• Problem to solve: Give only the number of lines in the data that include the string "blev".
Information shown section start
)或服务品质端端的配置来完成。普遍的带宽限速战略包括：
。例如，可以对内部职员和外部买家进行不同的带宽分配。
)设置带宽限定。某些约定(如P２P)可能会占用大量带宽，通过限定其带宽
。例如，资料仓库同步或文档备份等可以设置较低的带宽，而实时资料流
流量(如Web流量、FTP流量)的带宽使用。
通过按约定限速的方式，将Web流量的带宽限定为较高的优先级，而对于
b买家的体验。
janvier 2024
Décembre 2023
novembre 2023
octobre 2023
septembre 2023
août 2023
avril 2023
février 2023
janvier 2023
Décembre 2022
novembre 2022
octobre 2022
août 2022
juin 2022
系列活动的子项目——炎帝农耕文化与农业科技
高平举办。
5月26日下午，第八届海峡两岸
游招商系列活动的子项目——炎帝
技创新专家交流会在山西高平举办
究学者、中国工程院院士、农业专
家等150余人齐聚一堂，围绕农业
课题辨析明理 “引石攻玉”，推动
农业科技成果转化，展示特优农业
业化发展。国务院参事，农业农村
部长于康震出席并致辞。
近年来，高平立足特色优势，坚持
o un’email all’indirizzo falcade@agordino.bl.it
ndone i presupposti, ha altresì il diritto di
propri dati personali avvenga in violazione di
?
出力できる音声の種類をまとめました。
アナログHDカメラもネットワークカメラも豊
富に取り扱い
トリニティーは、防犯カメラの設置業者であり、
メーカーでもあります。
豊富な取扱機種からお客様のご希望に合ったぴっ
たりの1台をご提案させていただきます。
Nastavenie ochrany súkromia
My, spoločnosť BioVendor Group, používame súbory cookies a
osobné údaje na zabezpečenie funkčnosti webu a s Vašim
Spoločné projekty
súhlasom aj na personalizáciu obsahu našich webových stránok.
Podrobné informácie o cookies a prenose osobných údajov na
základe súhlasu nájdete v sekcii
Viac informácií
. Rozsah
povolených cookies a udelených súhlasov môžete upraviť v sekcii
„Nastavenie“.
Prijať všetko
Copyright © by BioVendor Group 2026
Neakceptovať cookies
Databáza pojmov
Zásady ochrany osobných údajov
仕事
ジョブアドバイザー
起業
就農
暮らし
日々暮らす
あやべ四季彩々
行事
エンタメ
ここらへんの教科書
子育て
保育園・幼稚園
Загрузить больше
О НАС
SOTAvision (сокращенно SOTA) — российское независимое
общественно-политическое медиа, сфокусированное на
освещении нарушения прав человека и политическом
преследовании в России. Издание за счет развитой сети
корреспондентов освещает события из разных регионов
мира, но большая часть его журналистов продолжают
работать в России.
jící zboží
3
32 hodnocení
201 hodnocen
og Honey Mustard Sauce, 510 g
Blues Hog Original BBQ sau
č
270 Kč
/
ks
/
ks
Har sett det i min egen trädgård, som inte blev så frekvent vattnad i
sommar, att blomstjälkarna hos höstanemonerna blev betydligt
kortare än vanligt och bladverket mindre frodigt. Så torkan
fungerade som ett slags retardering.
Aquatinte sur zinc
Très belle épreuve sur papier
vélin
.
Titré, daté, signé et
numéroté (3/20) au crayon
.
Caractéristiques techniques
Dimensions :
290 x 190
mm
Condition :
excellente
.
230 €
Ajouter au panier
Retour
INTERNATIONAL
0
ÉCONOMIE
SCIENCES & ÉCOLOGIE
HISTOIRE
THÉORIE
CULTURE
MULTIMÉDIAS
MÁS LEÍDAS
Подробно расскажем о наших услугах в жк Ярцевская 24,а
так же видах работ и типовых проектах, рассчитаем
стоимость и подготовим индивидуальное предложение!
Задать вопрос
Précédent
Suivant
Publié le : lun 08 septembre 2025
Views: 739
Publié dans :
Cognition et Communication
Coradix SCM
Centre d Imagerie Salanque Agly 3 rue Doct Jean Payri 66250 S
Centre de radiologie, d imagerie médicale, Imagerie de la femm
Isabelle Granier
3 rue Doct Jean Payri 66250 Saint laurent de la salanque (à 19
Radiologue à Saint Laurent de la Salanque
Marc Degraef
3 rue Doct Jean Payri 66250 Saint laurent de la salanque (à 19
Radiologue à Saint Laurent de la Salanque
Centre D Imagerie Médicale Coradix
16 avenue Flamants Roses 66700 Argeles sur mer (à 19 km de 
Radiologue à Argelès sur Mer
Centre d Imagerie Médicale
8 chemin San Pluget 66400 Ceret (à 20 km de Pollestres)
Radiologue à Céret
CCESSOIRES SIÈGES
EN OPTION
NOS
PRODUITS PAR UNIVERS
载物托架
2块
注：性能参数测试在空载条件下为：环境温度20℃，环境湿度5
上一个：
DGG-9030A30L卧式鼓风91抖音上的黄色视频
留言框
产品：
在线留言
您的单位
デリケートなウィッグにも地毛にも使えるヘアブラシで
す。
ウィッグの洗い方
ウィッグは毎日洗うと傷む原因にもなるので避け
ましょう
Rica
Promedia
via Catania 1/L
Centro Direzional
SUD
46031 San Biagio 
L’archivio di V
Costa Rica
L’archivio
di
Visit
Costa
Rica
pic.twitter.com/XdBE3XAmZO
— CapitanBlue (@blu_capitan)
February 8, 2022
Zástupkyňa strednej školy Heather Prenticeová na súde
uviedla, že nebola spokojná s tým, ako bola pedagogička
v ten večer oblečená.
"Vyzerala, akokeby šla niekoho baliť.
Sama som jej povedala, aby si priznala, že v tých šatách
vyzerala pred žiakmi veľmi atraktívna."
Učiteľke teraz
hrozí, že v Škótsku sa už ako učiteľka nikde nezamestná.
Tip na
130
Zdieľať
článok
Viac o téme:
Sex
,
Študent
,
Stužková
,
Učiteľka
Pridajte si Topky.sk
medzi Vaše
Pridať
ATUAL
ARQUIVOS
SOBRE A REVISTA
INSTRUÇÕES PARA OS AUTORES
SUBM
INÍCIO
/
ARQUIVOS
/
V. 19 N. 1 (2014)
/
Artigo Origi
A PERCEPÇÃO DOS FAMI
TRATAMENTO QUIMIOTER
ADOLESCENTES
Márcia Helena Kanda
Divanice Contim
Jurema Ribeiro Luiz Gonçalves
Information shown section end
• Written answer: 2